• **ИСХОДНЫЙ ОТРЫВОК**
————————

Ко мне подошла миловидная шатенка лет шестнадцати. Она оказалась дочерью первого секретаря посольства в Вашингтоне.
– Вы в Мексику? А мы только что оттуда, перед отъездом в Москву папе разрешили поездку туда по делу. Какая там бедность, нищета, а страна такая красивая. Наше посольство там помещается в одном из лучших дворцов в Мексике. Лучше даже, чем в Вашингтоне. А вы похожи на испанку, там вас будут принимать за испанку.
Девушка была разговорчивая. Вместе с ней мы прошли к консулу Ломакину, где остановились ее родные.
У Ломакиных сидела полногрудая курносая женщина, мать этой девушки, в черной, похожей на воронье гнездо шляпе, украшенной букетом ромашек и с вуалькой. «В Москве, пожалуй, она ее и носить не будет, а отнесет в комиссионный магазин, но зато хоть здесь душу отведет», – подумала я.
– Сегодня в обувном магазине я покупала туфли, а рядом сидели две негритянки… Смрад от них шел такой, что меня чуть не стошнило. Мне их стало жалко, такие молоденькие.
– А вы бы видели, как они живут… В каких свинских условиях. Американцы их загоняют в самые худшие дома-развалюхи. Работают они как волы, а помыться негде, – сочувственно сказал Ломакин.
Слушая этот разговор, я решила рассказать им, в какой переплет мы тоже попали:
– Мы сели в автобус – решили проехаться и посмотреть еще раз город. Кирилл нашел место, откуда ему казалось все виднее, но к нему быстро подошел водитель и попросил его пересесть. Не поняв в чем дело, Кирилл запротестовал. Тогда водитель заявил, что он просто высадит его из автобуса. Инцидент был исчерпан, когда какая-то дама вмешалась и очень спокойно объяснила, что эти места в конце автобуса отведены только для негров. Честно скажу, мы прямо обалдели, но нам ничего не оставалось, как просто пересесть.
Я должна сказать, это был первый шок для нас, приехавших из Союза. Если бы это не случилось с нами, а кто-нибудь просто рассказал нам такое, думаю, я бы ему даже не поверила.

————————

• **ДАННЫЕ**
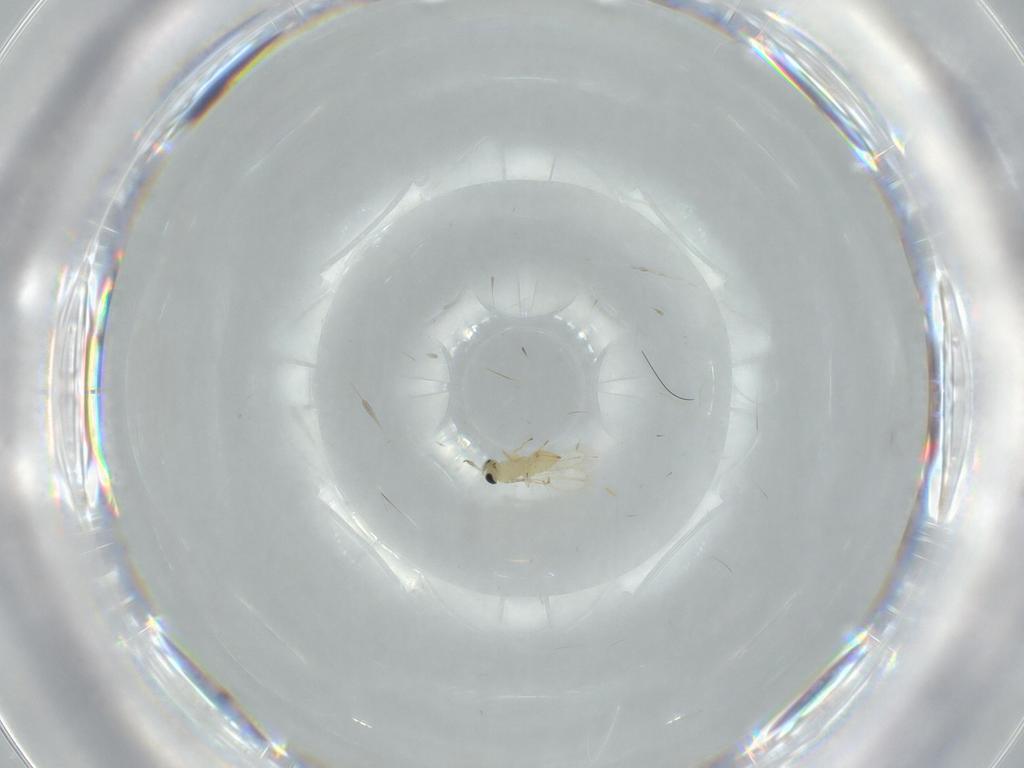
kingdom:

————————

• **ЗАДАНИЯ**
1. Ответьте на вопросы по отрывку воспоминаний:
(а) Чьей дочерью оказалась шатенка лет шестнадцати?
(б) Чем была украшена шляпа матери этой девушки?
(в) Что объяснила дама, вмешавшаяся в спор в автобусе?
2. Продолжите отрывок воспоминаний, начиная сразу после его последнего предложения.

• **ИТОГОВЫЕ ОТВЕТЫ**
1.
(а) Дочерью первого секретаря посольства в Вашингтоне.
(б) Букетом ромашек и вуалькой.
(в) Что места в конце автобуса отведены только для негров.

2.
Негритянский квартал
Перед отъездом в Лос-Анджелес мы решили взять еще один тур по городу. Нам попался гид, который, узнав, что мы только что из Советского Союза, все время повторял нам одно и то же – что он сию минуту готов поехать туда. Это «туда», в его представлении, была страна героизма, страна настоящей демократии и настоящих свобод.
Мы едем по бедному негритянскому району, магазины, бары, рестораны, музыка. Народ гуляет, ест фрукты, здесь же бросая шкурки на мостовую. Кругом полно мусора. В полуоблезших домиках на балкончиках сидят в качалках пожилые негры и негритянки. Ребятишки играют здесь же, среди улицы, и много, даже удивительно много собак.
– Так живут негры в США, – продолжал наш гид. – Вы знаете, хотя негры и освобождены от рабства в 1860 году, но жить они продолжают по-прежнему, как их предки. И несмотря на всю нашу цивилизацию, морально и физически они так же угнетены.
– Разве ваша конституция предусматривает различие для негров?
– Нет, но в психологии людей есть много условностей.
– А вы не думаете, что со временем эти условности могут исчезнуть?
– Что вы, это может быть только при социализме, – заявил он, – при такой же системе, как в СССР, где все населяющие страну национальности живут вместе, учатся, работают и воюют вместе. Десегрегация в американской армии началась только во время Второй мировой войны, да и то не полностью, ведь уже стыдно было перед всем миром. И все равно их не пустят в гостиницу, в которой мы с вами можем жить, в ресторан, где мы с вами будем обедать: убирать – да, подавать – да, мыть посуду – да, но за стол с нами – ни-ни. Вот почему почти все негры коммунисты.
Лос-Анжелес
На следующее утро поезд мчал нас уже из Сан-Франциско в Лос-Анджелес.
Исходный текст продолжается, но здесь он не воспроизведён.